Ever since I began to appreciate the usefullness of a text-to-html conversion filter, I’ve been a Textile man. This is not so much due to preference as it is to convenience; Textile is supported in most of applications I use on a daily basis (Basecamp, Backpack, Typo, etc.), most blogging tools support it, and adding it to applications is made easy by libraries for nearly every language.
Enter: Markdown, a worthly alternative to Textile. The product of John Gruber, it is evangelised by some and feared by others. I am of the latter camp; why would I want to try Markdown when I already know Textile?
It is the fact that I always build support for Markdown into my applications but never use it (why do I implement features I never use?) that I have decided to switch. I mean, I already know Textile. I’ve even hacked a Firefox extension that adds a Textile context-menu to textareas, on whose download page I extol the virtues and prevalance of Textile, only making a passing reference to Markdown, its evil twin.
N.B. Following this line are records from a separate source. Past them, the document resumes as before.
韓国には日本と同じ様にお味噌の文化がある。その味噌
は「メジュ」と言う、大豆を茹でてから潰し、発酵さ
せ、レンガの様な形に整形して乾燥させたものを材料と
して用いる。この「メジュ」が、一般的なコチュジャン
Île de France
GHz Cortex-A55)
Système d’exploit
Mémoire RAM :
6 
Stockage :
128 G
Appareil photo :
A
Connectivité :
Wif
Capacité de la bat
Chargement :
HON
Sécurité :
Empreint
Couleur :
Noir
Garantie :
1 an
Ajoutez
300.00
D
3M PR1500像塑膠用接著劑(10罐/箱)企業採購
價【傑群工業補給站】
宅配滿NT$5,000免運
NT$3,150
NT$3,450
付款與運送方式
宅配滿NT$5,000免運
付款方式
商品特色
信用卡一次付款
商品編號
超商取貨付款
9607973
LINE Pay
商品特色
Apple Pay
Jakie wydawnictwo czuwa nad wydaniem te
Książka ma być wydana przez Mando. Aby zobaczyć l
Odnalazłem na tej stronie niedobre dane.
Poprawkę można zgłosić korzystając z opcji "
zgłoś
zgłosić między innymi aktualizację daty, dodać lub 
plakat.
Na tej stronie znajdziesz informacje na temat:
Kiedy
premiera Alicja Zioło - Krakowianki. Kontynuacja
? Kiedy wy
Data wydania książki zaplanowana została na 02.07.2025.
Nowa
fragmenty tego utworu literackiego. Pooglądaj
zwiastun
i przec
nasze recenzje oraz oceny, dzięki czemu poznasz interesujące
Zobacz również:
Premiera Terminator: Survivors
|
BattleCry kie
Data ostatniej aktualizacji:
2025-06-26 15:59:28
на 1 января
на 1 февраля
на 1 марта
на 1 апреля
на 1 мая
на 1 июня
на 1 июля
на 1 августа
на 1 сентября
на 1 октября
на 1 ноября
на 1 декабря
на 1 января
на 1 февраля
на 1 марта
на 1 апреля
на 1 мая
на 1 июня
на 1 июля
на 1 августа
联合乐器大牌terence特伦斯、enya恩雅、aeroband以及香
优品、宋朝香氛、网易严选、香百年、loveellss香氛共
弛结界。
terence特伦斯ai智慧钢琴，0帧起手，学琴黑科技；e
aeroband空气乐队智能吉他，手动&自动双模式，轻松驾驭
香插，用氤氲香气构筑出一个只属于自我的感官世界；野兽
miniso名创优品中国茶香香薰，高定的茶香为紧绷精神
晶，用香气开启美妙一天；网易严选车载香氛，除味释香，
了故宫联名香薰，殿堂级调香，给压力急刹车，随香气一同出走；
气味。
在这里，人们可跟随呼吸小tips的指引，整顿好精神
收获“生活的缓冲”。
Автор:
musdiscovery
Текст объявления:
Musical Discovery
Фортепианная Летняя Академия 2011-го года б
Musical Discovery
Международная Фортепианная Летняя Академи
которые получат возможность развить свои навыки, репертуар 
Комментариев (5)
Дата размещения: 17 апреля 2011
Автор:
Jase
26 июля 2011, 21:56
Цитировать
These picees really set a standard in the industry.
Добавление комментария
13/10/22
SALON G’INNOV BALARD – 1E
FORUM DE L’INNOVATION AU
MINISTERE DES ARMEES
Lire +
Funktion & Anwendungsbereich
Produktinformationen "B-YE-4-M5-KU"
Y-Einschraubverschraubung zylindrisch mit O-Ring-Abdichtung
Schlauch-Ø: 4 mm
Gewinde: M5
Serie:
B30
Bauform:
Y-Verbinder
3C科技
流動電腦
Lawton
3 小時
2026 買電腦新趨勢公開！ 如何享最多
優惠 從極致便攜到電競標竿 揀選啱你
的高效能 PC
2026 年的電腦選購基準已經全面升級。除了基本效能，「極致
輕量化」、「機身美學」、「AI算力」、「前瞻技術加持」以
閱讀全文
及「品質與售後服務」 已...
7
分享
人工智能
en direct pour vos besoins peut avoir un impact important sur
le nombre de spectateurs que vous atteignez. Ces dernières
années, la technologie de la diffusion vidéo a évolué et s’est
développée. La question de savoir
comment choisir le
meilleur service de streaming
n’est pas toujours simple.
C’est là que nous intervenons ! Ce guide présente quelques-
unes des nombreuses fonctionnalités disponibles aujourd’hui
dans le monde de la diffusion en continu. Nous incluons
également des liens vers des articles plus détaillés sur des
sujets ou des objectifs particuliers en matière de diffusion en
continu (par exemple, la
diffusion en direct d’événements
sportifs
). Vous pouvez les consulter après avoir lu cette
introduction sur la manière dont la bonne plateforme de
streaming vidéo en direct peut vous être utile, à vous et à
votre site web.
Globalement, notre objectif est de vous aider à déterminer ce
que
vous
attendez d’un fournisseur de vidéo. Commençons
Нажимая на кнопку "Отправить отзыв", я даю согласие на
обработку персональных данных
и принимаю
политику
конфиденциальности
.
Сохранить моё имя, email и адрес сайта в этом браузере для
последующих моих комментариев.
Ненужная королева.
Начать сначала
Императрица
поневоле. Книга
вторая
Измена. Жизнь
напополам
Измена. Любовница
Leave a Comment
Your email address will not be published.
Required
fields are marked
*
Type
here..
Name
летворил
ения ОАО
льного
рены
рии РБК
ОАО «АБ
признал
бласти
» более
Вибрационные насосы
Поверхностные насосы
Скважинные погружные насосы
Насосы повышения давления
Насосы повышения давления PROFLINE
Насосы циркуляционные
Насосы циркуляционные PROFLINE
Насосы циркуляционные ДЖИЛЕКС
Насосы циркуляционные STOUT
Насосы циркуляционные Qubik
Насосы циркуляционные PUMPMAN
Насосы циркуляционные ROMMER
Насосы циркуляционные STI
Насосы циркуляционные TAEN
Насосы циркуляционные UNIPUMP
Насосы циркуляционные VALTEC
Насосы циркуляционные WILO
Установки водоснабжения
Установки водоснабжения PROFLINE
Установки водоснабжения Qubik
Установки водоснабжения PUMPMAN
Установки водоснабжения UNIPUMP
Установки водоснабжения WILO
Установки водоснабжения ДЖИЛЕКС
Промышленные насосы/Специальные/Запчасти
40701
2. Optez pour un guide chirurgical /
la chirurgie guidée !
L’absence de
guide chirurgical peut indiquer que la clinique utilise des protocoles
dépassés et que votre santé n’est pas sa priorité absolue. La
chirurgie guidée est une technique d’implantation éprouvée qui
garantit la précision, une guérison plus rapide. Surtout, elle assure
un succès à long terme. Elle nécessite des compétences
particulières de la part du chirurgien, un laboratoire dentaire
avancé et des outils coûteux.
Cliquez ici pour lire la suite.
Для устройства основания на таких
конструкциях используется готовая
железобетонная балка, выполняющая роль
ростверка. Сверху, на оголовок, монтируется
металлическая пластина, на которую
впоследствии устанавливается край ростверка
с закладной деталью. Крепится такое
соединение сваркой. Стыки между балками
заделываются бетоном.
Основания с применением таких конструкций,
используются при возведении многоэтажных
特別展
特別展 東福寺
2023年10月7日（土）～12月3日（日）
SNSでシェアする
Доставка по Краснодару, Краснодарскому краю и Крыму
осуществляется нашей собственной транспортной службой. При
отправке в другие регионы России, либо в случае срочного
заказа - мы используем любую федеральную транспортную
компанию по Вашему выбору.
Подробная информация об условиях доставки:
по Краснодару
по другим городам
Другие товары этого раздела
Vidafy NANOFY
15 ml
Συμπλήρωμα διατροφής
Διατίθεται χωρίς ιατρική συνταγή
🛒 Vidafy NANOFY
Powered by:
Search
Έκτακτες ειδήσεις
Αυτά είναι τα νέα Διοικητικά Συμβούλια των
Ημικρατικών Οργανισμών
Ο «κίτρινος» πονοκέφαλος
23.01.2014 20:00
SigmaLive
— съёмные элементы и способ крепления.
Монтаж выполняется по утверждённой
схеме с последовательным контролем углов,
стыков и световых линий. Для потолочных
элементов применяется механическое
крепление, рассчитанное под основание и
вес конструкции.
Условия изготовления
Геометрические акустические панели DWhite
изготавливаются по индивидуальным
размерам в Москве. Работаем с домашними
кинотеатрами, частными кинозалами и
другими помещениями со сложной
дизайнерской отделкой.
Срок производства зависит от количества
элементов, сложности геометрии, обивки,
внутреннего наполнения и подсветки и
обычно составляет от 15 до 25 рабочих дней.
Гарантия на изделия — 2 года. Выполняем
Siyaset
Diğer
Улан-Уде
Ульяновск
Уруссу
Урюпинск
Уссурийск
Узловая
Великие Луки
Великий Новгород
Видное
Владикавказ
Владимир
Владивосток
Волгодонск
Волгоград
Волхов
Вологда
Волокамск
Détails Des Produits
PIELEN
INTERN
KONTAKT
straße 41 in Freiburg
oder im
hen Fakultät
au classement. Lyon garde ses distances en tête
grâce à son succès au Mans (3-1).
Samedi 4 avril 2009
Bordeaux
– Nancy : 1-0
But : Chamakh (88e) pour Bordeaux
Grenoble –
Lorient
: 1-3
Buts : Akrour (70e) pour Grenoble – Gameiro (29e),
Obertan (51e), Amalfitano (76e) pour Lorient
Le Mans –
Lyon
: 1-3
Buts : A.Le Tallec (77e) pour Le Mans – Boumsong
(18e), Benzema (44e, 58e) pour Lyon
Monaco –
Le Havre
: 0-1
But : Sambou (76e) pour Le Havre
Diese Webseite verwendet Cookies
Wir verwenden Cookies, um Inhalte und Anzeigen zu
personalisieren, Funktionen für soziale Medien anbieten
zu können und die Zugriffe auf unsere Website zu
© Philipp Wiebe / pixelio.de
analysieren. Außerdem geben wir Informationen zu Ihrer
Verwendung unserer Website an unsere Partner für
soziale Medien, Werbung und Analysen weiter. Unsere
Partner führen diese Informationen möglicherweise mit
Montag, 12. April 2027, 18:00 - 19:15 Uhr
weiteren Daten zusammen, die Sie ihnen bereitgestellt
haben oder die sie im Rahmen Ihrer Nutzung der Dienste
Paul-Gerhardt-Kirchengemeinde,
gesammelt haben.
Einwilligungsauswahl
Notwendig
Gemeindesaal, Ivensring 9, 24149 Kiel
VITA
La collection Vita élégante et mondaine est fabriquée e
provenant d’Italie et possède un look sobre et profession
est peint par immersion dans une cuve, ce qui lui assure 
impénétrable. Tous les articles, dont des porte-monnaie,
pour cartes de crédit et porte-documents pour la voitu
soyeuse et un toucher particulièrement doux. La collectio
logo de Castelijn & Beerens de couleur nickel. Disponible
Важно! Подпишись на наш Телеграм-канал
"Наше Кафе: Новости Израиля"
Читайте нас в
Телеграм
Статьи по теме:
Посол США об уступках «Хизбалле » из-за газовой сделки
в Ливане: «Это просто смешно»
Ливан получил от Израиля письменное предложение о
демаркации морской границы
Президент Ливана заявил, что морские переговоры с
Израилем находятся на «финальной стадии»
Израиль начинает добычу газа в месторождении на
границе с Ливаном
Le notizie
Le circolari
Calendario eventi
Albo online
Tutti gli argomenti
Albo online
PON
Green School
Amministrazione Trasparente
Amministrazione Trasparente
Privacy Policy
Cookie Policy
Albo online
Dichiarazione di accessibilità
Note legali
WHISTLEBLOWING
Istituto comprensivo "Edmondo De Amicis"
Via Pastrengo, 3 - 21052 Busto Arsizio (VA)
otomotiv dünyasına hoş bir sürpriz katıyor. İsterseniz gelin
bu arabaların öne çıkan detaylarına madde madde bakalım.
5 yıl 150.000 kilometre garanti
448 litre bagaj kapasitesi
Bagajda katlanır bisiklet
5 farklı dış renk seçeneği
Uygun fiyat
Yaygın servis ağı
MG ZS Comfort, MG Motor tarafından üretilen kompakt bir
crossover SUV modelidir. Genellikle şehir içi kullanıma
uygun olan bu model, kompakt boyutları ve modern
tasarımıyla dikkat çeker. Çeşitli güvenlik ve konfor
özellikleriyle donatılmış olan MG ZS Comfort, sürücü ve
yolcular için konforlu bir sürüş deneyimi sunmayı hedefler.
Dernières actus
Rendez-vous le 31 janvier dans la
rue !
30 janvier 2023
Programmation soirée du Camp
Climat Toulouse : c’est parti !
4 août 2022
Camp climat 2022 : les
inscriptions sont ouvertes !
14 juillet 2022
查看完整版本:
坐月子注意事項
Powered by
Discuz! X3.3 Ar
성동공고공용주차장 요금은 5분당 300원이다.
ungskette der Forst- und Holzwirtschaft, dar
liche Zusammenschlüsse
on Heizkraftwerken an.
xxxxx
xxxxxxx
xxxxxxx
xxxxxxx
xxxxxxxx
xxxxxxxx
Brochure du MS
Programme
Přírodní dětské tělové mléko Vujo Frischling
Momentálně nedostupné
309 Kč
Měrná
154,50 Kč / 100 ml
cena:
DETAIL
It occurs to me that it’s akin to the never-ending debate over Vim vs. Emacs confession: I am a Vim man and have never tried Emacs.
I’ll write more about this later, but I am hereby converting to Markdown. On the next episode of trying-new-things: dvorak—qwerty’s successor.


I switched to Dvorak one month ago. It takes a commitment, but you won’t regret it!
So, any Dvorak tips? Did you switch your keys around, or did you just end up memorizing the new layout?
I just printed a layout and taped to my monitor.
I wrote a more lengthy article about it on my blog today.